* What the task requires *
Starting at the line below holding "10: (795, 413, 1.82)" and stopping at the line holding "38: (399, 58, 4.98)", print every line exactly, both ends included, and leave the rest out.

++++++

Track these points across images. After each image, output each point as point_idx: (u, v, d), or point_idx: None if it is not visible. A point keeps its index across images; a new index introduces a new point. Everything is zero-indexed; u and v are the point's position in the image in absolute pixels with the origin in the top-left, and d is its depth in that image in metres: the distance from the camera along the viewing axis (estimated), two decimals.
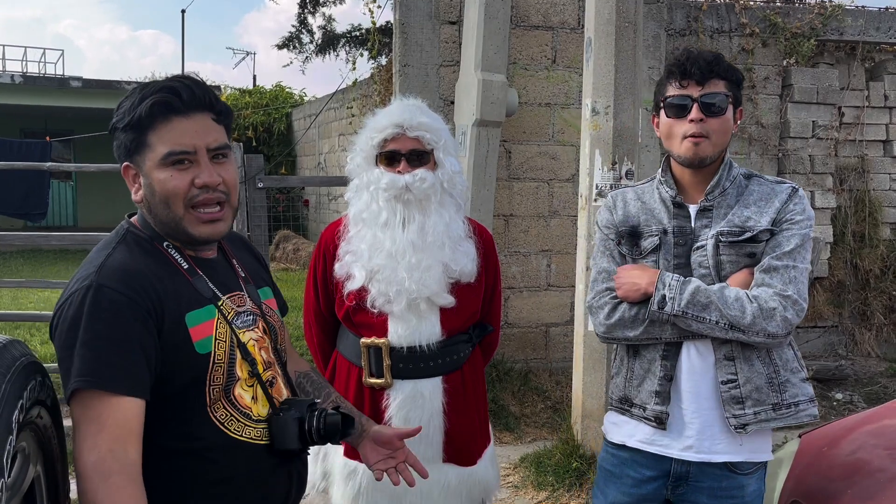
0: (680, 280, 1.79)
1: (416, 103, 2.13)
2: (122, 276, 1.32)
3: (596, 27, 3.71)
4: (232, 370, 1.42)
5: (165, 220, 1.40)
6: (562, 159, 5.30)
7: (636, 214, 1.92)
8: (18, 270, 10.58)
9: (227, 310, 1.45)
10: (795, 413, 1.82)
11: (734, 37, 5.71)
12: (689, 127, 1.78)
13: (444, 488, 2.11)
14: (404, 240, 2.02)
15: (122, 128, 1.38)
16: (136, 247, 1.41)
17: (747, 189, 1.85)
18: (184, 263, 1.43)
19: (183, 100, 1.37)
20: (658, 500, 1.91)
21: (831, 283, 6.10)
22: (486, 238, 2.22)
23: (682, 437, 1.83)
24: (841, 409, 5.03)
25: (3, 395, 1.20)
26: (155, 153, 1.37)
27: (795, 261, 1.77)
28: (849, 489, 1.88)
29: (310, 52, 11.99)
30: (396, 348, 2.05)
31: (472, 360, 2.20)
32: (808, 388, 1.83)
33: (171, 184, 1.37)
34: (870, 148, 6.14)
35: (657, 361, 1.85)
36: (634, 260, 1.92)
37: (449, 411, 2.10)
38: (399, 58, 4.98)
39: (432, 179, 2.04)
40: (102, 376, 1.26)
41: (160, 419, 1.35)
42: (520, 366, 5.24)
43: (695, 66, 1.78)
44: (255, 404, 1.45)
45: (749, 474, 1.84)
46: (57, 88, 14.48)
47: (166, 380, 1.34)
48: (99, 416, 1.25)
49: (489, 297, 2.25)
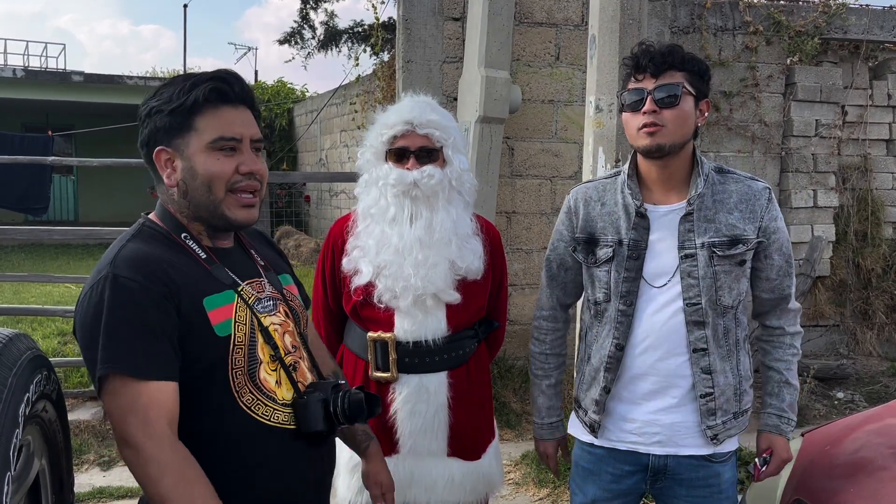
0: (795, 422, 1.91)
1: (426, 100, 2.14)
2: (135, 264, 1.34)
3: (600, 24, 3.71)
4: (253, 353, 1.43)
5: (204, 202, 1.43)
6: (565, 156, 5.30)
7: (595, 219, 1.91)
8: (20, 265, 10.57)
9: (246, 295, 1.47)
10: (746, 419, 1.90)
11: (738, 35, 5.70)
12: (643, 118, 1.77)
13: (448, 482, 2.12)
14: (412, 236, 2.03)
15: (167, 111, 1.41)
16: (152, 239, 1.44)
17: (724, 188, 1.84)
18: (202, 253, 1.45)
19: (234, 91, 1.44)
20: (637, 494, 1.94)
21: (833, 283, 6.10)
22: (493, 235, 2.22)
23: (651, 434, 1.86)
24: (842, 408, 5.03)
25: (9, 388, 1.20)
26: (202, 137, 1.41)
27: (794, 292, 1.92)
28: (851, 488, 1.88)
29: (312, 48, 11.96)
30: (402, 343, 2.06)
31: (478, 355, 2.21)
32: (752, 393, 1.92)
33: (217, 167, 1.41)
34: (873, 147, 6.13)
35: (601, 372, 1.89)
36: (588, 268, 1.92)
37: (454, 406, 2.10)
38: (402, 54, 4.97)
39: (440, 176, 2.04)
40: (129, 363, 1.28)
41: (187, 405, 1.36)
42: (521, 363, 5.24)
43: (647, 58, 1.77)
44: (279, 388, 1.47)
45: (723, 462, 1.88)
46: (59, 83, 14.46)
47: (189, 363, 1.36)
48: (134, 404, 1.27)
49: (495, 293, 2.26)
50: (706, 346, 1.80)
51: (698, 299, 1.79)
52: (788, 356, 1.91)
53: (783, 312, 1.92)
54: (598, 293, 1.90)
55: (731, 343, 1.83)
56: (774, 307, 1.91)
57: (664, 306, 1.82)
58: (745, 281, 1.84)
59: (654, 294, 1.82)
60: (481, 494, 2.21)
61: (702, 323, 1.79)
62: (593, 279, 1.91)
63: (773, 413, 1.90)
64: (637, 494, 1.94)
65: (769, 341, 1.94)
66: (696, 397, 1.82)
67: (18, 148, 11.14)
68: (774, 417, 1.90)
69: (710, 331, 1.80)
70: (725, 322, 1.82)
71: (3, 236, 4.87)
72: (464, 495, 2.15)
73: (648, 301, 1.83)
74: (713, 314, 1.79)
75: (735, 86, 5.70)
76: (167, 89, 1.44)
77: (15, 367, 1.25)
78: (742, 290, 1.84)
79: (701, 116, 1.82)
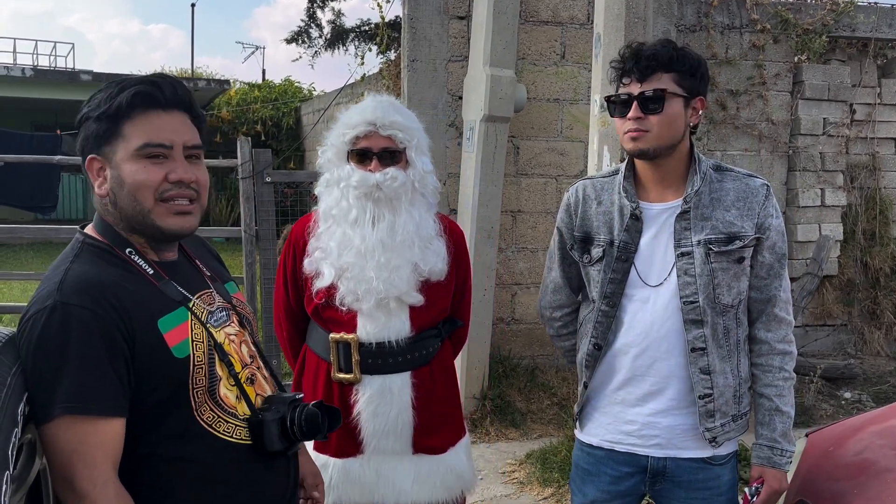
0: (791, 452, 1.83)
1: (389, 100, 2.10)
2: (84, 290, 1.28)
3: (605, 22, 3.70)
4: (213, 371, 1.39)
5: (132, 213, 1.37)
6: (570, 155, 5.29)
7: (591, 218, 1.90)
8: (28, 263, 10.64)
9: (198, 310, 1.42)
10: (744, 422, 1.88)
11: (745, 33, 5.67)
12: (629, 124, 1.76)
13: (415, 478, 2.10)
14: (374, 238, 2.01)
15: (95, 117, 1.36)
16: (96, 258, 1.37)
17: (721, 186, 1.81)
18: (149, 269, 1.39)
19: (165, 95, 1.37)
20: (637, 496, 1.93)
21: (841, 282, 6.06)
22: (457, 235, 2.21)
23: (650, 437, 1.85)
24: (849, 408, 5.00)
25: (8, 387, 1.20)
26: (129, 144, 1.35)
27: (789, 298, 1.86)
28: (855, 489, 1.86)
29: (319, 47, 11.97)
30: (365, 344, 2.04)
31: (441, 354, 2.19)
32: (750, 395, 1.88)
33: (142, 175, 1.35)
34: (881, 145, 6.09)
35: (582, 367, 1.93)
36: (584, 266, 1.92)
37: (418, 406, 2.09)
38: (408, 53, 4.97)
39: (403, 178, 2.02)
40: (81, 402, 1.23)
41: (148, 429, 1.33)
42: (526, 362, 5.23)
43: (633, 62, 1.74)
44: (240, 403, 1.44)
45: (723, 464, 1.86)
46: (67, 82, 14.54)
47: (148, 390, 1.32)
48: (81, 445, 1.23)
49: (459, 293, 2.25)
50: (704, 346, 1.78)
51: (695, 297, 1.77)
52: (779, 381, 1.82)
53: (770, 320, 1.83)
54: (593, 291, 1.90)
55: (731, 343, 1.81)
56: (762, 311, 1.84)
57: (660, 305, 1.80)
58: (745, 279, 1.81)
59: (650, 293, 1.81)
60: (455, 491, 2.18)
61: (700, 322, 1.77)
62: (589, 278, 1.92)
63: (765, 445, 1.82)
64: (636, 496, 1.93)
65: (758, 364, 1.85)
66: (694, 399, 1.80)
67: (27, 147, 11.19)
68: (766, 449, 1.82)
69: (709, 330, 1.77)
70: (725, 322, 1.79)
71: (12, 234, 4.90)
72: (433, 491, 2.13)
73: (644, 301, 1.82)
74: (712, 313, 1.77)
75: (742, 84, 5.68)
76: (100, 94, 1.38)
77: (14, 367, 1.24)
78: (743, 288, 1.81)
79: (694, 114, 1.80)
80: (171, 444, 1.36)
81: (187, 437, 1.37)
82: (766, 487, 1.82)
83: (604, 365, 1.89)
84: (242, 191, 4.67)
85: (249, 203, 4.66)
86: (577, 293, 2.04)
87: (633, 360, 1.84)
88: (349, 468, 2.09)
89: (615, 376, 1.88)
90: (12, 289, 8.13)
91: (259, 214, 4.67)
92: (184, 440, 1.37)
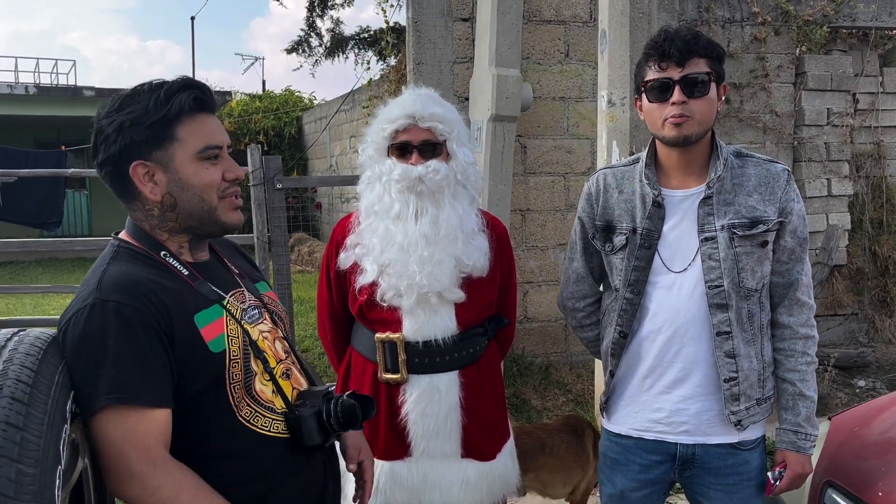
0: (815, 436, 1.84)
1: (428, 93, 2.08)
2: (123, 287, 1.31)
3: (610, 19, 3.73)
4: (248, 366, 1.42)
5: (198, 212, 1.42)
6: (577, 153, 5.31)
7: (613, 207, 1.91)
8: (37, 278, 10.69)
9: (233, 308, 1.45)
10: (769, 405, 1.87)
11: (746, 26, 5.70)
12: (672, 109, 1.72)
13: (463, 484, 2.07)
14: (417, 232, 1.97)
15: (144, 124, 1.36)
16: (132, 259, 1.41)
17: (742, 172, 1.82)
18: (183, 270, 1.43)
19: (209, 98, 1.44)
20: (666, 483, 1.93)
21: (850, 271, 6.07)
22: (500, 231, 2.17)
23: (679, 424, 1.86)
24: (864, 396, 5.00)
25: (56, 385, 1.22)
26: (187, 147, 1.39)
27: (810, 282, 1.87)
28: (883, 466, 1.88)
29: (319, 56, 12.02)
30: (412, 343, 2.01)
31: (489, 353, 2.16)
32: (774, 380, 1.88)
33: (208, 176, 1.41)
34: (885, 134, 6.11)
35: (608, 357, 1.94)
36: (606, 255, 1.93)
37: (466, 406, 2.05)
38: (413, 56, 5.01)
39: (445, 171, 1.98)
40: (130, 393, 1.26)
41: (188, 427, 1.35)
42: (540, 360, 5.25)
43: (673, 46, 1.72)
44: (276, 398, 1.46)
45: (752, 449, 1.86)
46: (70, 98, 14.60)
47: (186, 384, 1.35)
48: (133, 433, 1.26)
49: (504, 290, 2.21)
50: (729, 330, 1.79)
51: (720, 281, 1.78)
52: (801, 366, 1.83)
53: (792, 304, 1.84)
54: (615, 280, 1.91)
55: (755, 328, 1.82)
56: (784, 296, 1.85)
57: (686, 291, 1.81)
58: (768, 264, 1.82)
59: (674, 279, 1.82)
60: (498, 496, 2.16)
61: (725, 306, 1.78)
62: (611, 266, 1.92)
63: (789, 429, 1.84)
64: (666, 483, 1.93)
65: (780, 349, 1.86)
66: (720, 383, 1.81)
67: (32, 164, 11.20)
68: (790, 434, 1.83)
69: (734, 314, 1.79)
70: (749, 306, 1.81)
71: (25, 249, 4.94)
72: (480, 497, 2.10)
73: (668, 287, 1.83)
74: (736, 297, 1.78)
75: (745, 77, 5.70)
76: (137, 102, 1.38)
77: (61, 365, 1.27)
78: (766, 272, 1.82)
79: (719, 101, 1.82)
80: (216, 441, 1.39)
81: (227, 433, 1.39)
82: (788, 472, 1.82)
83: (630, 353, 1.90)
84: (254, 198, 4.69)
85: (261, 210, 4.68)
86: (599, 283, 2.05)
87: (659, 346, 1.85)
88: (397, 471, 2.05)
89: (642, 364, 1.88)
90: (25, 304, 8.19)
91: (271, 221, 4.69)
92: (224, 437, 1.39)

++++++

* Response area *
10: (795, 413, 1.82)
11: (734, 37, 5.71)
12: (689, 127, 1.78)
13: (444, 488, 2.11)
14: (404, 240, 2.02)
15: (122, 128, 1.38)
16: (136, 247, 1.41)
17: (747, 189, 1.85)
18: (184, 263, 1.43)
19: (183, 100, 1.37)
20: (658, 500, 1.91)
21: (831, 283, 6.10)
22: (486, 238, 2.22)
23: (682, 437, 1.83)
24: (841, 409, 5.03)
25: (3, 395, 1.20)
26: (155, 153, 1.37)
27: (795, 261, 1.77)
28: (849, 489, 1.88)
29: (310, 52, 11.99)
30: (396, 348, 2.05)
31: (472, 360, 2.20)
32: (808, 388, 1.83)
33: (171, 184, 1.37)
34: (870, 148, 6.14)
35: (657, 361, 1.85)
36: (634, 260, 1.92)
37: (449, 411, 2.10)
38: (399, 58, 4.98)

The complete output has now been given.